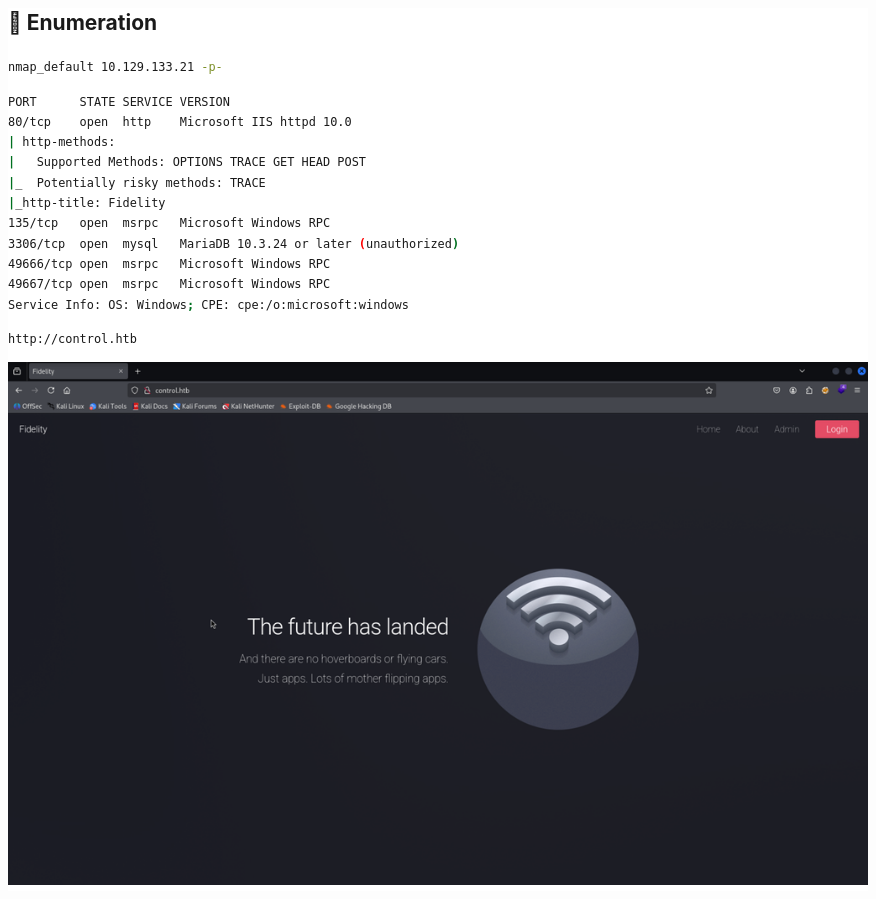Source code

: ## 🤨 Enumeration

```bash
nmap_default 10.129.133.21 -p-
```

```bash
PORT      STATE SERVICE VERSION
80/tcp    open  http    Microsoft IIS httpd 10.0
| http-methods: 
|   Supported Methods: OPTIONS TRACE GET HEAD POST
|_  Potentially risky methods: TRACE
|_http-title: Fidelity
135/tcp   open  msrpc   Microsoft Windows RPC
3306/tcp  open  mysql   MariaDB 10.3.24 or later (unauthorized)
49666/tcp open  msrpc   Microsoft Windows RPC
49667/tcp open  msrpc   Microsoft Windows RPC
Service Info: OS: Windows; CPE: cpe:/o:microsoft:windows

```

```bash
http://control.htb
```

![image.png](/assets/Images/HTB_Control/image.png)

> _EXERCISE GOAL_: Only lines that include "TRACE" belong in the answer; return them from the entries above.

> _YOUR RESPONSE_:
|   Supported Methods: OPTIONS TRACE GET HEAD POST
|_  Potentially risky methods: TRACE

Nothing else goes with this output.